# Acadian Ambulance Questions



## Surf831 (Dec 21, 2011)

Hey I am a paramedic student that is currently in my field internship. I live in Santa Cruz, Ca and was thinking about relocating to a cheaper area Texas, Louisiana etc. Acadian Ambulance struck my eye and I had a couple of questions maybe someone could answer. 

1. What is a typical paramedics schedule? 24s? 12s? Kelly? 3-4 4-3? 

2. Where is the best location to work at as a paramedic for Acadian? I was looking into the Baton Rouge area........   

3. What locations only do 911? What locations only do transport? Both? 

4. Starting paramedic salary? And quality of life?  

5. How does the system work? Are the cars out of stations or posting? 
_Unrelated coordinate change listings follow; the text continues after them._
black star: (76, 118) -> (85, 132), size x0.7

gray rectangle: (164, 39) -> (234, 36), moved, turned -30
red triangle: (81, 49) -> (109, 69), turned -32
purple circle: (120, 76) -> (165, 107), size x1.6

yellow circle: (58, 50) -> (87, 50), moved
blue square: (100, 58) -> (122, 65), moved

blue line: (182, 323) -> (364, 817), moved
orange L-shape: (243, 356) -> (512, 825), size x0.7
6. Overall quality of the company? Management? 

Any other information would be much appreciated.


----------



## shfd739 (Dec 22, 2011)

gregorcameron said:


> Hey I am a paramedic student that is currently in my field internship. I live in Santa Cruz, Ca and was thinking about relocating to a cheaper area Texas, Louisiana etc. Acadian Ambulance struck my eye and I had a couple of questions maybe someone could answer.
> 
> 1. What is a typical paramedics schedule? 24s? 12s? Kelly? 3-4 4-3?
> 
> ...



1) most of the units are 12 hour 2-2-3 schedule (with a day/night) There are still some 24s left along with power trucks and day only shifts. 

2) all depends on where you want to live. the Baton Rouge/New Orleans guys stay pretty busy and get a chance at college and NFL football game standbys. The San Antonio area is a nice place to live along with Austin. 
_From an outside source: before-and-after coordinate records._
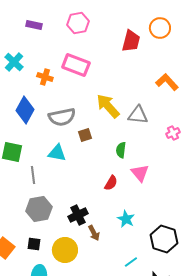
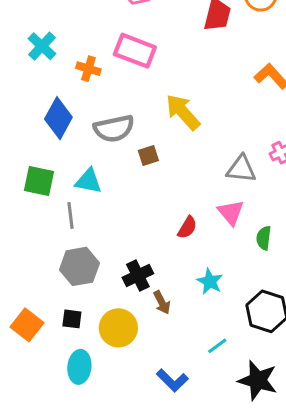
gray triangle: (138, 115) -> (241, 169), moved
green semicircle: (121, 150) -> (264, 238), moved
cyan triangle: (57, 153) -> (88, 181), moved

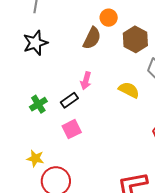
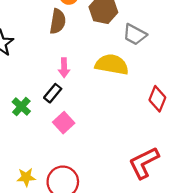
yellow semicircle: (129, 90) -> (112, 65), size x1.4
yellow star: (35, 158) -> (26, 177), moved

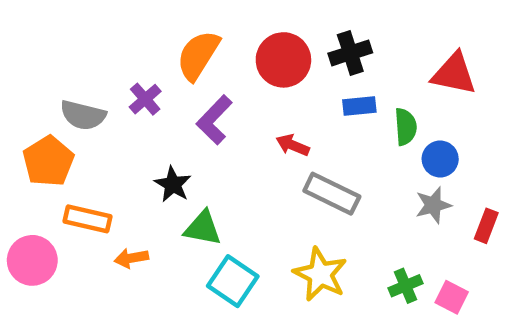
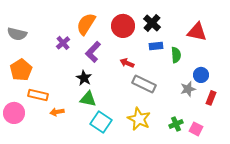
black cross: (350, 53) -> (152, 23), turned -30
gray semicircle: (83, 115) -> (17, 34), moved
blue circle: (440, 159) -> (201, 75), moved
black star: (173, 184) -> (84, 78), moved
3) all of Lousiana and Mississippi are 911/transfers and are mostly sole providers. San Antonio does alot of 911 with transfers. Austin/Temple/Dallas/Houston are majority transfers. Beaumont is a mix like Lousiana. 

4) hard to answer this one as some areas pay more than others due to the markets. All areas pay nice though and the quality of life is good. 
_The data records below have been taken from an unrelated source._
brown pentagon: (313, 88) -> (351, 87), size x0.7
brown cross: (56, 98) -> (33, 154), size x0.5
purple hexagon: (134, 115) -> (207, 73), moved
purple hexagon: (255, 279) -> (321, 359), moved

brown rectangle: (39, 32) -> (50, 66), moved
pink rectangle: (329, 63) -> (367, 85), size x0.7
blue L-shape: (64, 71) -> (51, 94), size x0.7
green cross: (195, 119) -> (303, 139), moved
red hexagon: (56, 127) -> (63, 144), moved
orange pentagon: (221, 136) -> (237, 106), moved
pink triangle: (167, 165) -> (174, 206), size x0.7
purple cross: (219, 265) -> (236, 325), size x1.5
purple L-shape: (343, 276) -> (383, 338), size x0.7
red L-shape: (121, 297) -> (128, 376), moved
5) another depends on the areas answer. Some go back to stations, some street corner post, some are too busy to go back to a station. Oh and don't call the units cars. 

6) I think the company is great with leadership that has been around since the beginning 40 years ago. Protocols are decent, equipment and vehicles are kept newer. Management is great. But I'm kinda biased. 


Sent from my electronic overbearing life controller


----------



## feldy (Dec 23, 2011)

While Acadian is one giant company...each area has its own operations mgmt. Some have better mgmt than others. Baton rouge/ New Orleans area are busy, while each do not the the primary 911 in the their cities (BR EMS and NO EMS), they cover 911 contracts with different areas/ facilities as well as do transfers. AAS does all events inside of the superdome (where the SAINTS play) and cover some of the many festivals around the city.


----------



## Surf831 (Dec 24, 2011)

Thanks for the information, sounds like a good place to work.


----------



## klong707 (Sep 21, 2013)

can u give an approx. pay range for baton rouge ive been offered 11.50 but seems kinda low balled


----------



## shfd739 (Sep 21, 2013)

klong707 said:


> can u give an approx. pay range for baton rouge ive been offered 11.50 but seems kinda low balled



Are you an EMTB? How much experience?

If so I think that pay is about average.


----------



## FNGperpetual (Apr 9, 2017)

Any one currently have an idea about pay at Acadian San Antonio? Basic,intermediate, or paramedic pay.

I am a EMT-Intermediate with 6 years experience.


----------



## RocketMedic (Apr 10, 2017)

Fairly low


----------



## troycombat (May 8, 2017)

As a new basic they start 13.11 and for new paramedic they start 18. I've heard that they will bump up their paramedics to 19. EMT-I I maybe wrong but maybe around 15-


----------